Plan to build $20 billion complex to refine crude oil and produce ethylene has been stalled for five years, after failing to pass a series of environmental tests.

TAIPEI, Taiwan (AP) -- Taiwan may scrap a contentious plan to build a major petrochemical complex on reclaimed land on its western coast amid claims it could cause the extinction of an endangered species of dolphin, officials said.

The plan to build the $20 billion complex to refine crude oil and produce ethylene has been stalled for five years, after failing to pass a series of environmental tests.

Speaking late Wednesday, Economics Minister Shih Yen-hsiang said private investors in the Kuokuang petrochemical complex may want to move it overseas because of "ever-increasing costs."

On Thursday, deputy economics minister Huang Chung-chiou said Malaysia and Indonesia are now among the favored choices for the project.

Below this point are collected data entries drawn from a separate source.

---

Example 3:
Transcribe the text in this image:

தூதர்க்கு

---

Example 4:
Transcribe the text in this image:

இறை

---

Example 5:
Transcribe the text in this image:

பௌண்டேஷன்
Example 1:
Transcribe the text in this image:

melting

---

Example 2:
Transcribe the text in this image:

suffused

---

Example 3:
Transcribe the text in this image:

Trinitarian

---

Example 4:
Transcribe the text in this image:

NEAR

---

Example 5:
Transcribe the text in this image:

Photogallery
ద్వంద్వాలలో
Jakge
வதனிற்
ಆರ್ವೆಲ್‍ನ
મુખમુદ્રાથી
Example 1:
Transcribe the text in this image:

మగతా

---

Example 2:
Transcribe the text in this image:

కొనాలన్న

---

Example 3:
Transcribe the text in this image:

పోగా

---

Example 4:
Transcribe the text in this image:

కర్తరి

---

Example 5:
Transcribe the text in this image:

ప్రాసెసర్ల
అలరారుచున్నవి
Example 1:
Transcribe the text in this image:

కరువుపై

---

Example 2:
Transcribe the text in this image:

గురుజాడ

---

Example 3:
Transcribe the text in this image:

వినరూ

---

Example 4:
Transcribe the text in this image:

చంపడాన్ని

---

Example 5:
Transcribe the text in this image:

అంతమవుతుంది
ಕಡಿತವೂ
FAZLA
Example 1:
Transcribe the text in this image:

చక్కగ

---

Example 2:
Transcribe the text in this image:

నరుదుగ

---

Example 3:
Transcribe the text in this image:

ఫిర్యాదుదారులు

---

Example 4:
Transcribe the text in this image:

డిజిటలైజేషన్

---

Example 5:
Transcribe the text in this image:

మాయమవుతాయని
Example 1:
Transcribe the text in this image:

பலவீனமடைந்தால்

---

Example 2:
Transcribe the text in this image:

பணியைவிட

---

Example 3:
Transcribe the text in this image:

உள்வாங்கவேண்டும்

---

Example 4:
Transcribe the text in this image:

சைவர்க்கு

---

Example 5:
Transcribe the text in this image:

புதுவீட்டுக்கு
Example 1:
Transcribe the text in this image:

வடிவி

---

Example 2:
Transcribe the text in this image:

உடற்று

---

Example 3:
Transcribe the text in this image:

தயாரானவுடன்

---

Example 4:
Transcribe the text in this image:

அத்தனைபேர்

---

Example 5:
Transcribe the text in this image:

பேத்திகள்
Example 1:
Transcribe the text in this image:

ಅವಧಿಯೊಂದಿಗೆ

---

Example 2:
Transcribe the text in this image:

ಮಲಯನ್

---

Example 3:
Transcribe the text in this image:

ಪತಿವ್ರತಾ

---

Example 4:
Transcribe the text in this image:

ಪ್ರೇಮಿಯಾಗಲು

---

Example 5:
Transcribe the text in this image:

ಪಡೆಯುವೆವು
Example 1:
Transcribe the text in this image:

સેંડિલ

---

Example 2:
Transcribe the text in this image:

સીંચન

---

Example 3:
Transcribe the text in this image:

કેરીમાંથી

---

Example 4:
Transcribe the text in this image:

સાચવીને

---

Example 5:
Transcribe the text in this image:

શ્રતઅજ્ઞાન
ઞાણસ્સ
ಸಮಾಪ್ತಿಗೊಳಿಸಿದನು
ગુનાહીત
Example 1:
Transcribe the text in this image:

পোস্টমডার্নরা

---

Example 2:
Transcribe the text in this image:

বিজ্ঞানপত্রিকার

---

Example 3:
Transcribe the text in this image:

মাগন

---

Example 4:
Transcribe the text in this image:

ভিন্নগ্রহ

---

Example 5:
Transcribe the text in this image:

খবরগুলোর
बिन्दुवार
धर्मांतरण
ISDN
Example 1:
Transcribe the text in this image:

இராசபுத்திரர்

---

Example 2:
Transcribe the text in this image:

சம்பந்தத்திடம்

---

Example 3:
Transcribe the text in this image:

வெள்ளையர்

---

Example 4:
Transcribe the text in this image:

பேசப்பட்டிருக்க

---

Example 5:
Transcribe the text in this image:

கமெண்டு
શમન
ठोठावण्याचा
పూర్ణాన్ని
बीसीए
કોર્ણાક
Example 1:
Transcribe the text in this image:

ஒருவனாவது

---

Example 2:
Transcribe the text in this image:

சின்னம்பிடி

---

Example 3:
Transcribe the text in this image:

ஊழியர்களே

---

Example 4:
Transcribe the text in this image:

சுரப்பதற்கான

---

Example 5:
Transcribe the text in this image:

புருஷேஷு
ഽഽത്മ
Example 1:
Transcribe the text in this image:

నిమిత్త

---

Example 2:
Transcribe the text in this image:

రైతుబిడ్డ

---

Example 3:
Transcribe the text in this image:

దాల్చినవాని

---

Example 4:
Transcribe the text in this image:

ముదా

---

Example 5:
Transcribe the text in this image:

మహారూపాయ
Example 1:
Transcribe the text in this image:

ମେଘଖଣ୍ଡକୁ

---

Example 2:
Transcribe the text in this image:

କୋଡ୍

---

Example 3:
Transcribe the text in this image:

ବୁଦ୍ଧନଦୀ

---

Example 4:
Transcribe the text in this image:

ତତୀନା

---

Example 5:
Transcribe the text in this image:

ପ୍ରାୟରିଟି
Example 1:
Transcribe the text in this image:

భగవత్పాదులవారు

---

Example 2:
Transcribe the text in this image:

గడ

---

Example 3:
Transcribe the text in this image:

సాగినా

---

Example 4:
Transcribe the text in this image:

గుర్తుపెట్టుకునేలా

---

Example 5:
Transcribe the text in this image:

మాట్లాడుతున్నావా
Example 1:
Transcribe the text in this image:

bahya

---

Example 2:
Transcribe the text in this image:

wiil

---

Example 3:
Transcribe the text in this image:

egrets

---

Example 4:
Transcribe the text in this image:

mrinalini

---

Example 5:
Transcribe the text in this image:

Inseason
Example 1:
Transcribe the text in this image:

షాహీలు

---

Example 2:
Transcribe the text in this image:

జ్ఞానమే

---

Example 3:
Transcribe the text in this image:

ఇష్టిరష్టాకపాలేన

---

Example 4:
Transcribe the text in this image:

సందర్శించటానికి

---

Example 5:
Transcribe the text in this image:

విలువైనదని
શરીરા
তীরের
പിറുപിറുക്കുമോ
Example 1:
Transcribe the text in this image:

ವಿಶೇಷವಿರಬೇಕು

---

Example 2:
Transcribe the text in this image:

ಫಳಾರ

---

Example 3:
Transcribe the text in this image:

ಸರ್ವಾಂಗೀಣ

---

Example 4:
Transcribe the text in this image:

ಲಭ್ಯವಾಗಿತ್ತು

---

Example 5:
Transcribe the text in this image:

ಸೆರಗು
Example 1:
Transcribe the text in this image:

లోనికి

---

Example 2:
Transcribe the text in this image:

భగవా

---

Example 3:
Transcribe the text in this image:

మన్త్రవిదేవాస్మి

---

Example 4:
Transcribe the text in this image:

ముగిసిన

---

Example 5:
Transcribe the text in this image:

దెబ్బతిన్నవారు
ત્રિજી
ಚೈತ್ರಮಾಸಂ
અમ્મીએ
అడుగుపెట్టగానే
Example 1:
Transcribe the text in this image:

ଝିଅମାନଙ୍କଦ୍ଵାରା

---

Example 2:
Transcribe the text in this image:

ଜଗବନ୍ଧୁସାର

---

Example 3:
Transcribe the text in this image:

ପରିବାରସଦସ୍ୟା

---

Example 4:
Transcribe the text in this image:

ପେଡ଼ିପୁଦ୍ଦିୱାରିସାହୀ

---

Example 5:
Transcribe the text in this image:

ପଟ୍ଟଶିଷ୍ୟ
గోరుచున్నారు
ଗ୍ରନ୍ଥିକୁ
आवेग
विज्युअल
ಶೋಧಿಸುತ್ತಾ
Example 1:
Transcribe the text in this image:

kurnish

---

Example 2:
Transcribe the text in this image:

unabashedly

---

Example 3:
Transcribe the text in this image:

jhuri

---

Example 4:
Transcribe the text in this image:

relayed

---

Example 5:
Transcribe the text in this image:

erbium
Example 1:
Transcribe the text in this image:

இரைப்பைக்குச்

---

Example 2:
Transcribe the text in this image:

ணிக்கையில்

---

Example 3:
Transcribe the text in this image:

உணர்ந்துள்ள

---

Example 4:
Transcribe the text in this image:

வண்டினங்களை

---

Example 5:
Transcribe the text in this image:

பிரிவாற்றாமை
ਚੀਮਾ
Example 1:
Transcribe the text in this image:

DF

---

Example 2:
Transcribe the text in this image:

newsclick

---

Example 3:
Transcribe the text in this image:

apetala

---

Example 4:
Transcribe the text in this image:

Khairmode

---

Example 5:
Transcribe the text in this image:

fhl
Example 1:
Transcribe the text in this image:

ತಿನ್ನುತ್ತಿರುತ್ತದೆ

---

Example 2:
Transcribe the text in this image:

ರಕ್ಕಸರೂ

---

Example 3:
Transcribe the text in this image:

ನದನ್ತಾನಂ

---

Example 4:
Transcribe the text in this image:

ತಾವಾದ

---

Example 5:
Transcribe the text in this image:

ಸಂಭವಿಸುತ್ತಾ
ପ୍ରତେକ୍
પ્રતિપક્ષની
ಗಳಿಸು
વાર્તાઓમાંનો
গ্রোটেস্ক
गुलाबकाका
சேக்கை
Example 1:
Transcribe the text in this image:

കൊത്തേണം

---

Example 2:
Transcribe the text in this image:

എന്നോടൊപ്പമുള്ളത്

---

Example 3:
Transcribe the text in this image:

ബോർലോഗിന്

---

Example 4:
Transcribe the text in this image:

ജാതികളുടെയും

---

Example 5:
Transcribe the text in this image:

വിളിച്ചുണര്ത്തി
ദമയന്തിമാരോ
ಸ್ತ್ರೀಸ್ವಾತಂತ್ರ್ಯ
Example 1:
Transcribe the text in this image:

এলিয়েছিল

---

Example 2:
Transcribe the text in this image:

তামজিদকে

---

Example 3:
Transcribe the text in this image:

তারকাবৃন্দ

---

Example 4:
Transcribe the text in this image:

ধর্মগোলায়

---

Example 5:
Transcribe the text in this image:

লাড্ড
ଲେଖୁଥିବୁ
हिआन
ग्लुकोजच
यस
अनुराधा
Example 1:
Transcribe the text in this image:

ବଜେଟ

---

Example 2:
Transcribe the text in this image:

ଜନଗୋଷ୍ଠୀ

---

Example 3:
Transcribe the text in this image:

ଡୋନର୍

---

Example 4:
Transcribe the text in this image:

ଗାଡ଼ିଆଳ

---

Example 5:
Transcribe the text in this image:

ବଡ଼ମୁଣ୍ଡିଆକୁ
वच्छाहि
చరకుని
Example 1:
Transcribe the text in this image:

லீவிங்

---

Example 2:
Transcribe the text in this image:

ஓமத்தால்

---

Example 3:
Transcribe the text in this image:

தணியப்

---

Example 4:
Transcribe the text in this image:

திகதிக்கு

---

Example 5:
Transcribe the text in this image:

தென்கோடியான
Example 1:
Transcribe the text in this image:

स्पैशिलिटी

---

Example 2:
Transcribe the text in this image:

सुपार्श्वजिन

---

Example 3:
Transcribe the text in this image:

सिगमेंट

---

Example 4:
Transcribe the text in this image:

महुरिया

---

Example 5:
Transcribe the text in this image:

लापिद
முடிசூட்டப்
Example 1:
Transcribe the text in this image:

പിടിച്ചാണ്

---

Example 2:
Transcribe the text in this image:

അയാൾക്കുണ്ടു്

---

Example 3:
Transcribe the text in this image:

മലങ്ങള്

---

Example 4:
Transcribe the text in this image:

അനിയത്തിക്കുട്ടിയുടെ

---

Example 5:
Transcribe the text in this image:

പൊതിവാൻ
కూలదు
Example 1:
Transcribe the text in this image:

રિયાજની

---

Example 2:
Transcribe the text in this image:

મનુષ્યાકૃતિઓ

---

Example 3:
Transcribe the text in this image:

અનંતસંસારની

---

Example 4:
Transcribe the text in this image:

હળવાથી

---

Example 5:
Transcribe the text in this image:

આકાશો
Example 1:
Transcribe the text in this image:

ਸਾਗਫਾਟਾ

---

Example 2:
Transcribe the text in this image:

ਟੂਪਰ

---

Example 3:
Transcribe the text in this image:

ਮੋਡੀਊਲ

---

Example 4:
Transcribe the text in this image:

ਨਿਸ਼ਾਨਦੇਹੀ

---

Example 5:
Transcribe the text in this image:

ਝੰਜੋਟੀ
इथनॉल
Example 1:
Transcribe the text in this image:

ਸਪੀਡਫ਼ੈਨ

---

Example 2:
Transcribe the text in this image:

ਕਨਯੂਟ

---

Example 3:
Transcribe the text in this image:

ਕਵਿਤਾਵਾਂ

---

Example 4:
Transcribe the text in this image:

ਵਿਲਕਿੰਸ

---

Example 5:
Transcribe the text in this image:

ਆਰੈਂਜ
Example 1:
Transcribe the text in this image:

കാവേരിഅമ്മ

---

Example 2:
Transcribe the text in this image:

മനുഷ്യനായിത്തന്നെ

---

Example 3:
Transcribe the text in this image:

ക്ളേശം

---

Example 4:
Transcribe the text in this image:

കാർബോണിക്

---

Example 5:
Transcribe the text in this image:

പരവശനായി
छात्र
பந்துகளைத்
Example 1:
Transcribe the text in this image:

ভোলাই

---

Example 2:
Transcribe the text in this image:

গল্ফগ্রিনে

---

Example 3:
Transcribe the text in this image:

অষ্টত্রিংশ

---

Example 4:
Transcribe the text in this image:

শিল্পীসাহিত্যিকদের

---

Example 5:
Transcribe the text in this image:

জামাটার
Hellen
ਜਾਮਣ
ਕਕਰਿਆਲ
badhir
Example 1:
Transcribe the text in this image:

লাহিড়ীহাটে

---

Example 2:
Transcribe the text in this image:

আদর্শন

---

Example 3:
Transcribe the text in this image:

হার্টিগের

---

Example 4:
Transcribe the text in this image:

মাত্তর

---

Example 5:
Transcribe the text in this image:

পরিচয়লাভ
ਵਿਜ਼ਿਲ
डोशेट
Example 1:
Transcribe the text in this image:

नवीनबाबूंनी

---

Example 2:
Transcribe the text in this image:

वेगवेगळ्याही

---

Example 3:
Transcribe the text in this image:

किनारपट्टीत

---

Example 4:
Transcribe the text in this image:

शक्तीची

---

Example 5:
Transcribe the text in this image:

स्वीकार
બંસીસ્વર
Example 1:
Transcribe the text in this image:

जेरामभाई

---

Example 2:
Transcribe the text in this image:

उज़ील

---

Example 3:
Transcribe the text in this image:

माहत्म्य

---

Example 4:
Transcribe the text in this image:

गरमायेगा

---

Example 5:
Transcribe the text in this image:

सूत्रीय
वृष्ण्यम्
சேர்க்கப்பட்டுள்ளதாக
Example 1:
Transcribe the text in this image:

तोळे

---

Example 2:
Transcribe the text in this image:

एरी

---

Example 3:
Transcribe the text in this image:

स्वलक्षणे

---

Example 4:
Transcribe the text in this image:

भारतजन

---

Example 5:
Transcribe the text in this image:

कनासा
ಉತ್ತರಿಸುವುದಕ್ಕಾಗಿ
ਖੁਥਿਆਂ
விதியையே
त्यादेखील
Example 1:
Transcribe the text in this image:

The Kuokuang complex, supported by Taiwan's Chinese Petroleum Corporation and several private investors, was meant to be built on reclaimed land near a string of wetlands in central Taiwan's Changhua county. Slated to replace an aging facility scheduled for closure in 2015, it has already been scaled down by half amid fierce environmental protests.

Residents of the area say the complex could lead to the extinction of the endangered pink-hued Indo-Pacific humpback dolphin, which frequently congregates in waters around Changhua.

Taiwanese environmentalists say this kind of dolphin swims in waters of some 60 feet (20 meters). In the Changhua area that is close enough to shore so that the small fish it eats to survive would be polluted by effluent from the proposed complex, they said.

Kuokuang spokeswoman Chen Shu-chen has disputed the contention, saying the dolphins do not get close enough to Changhua's shores to be at risk.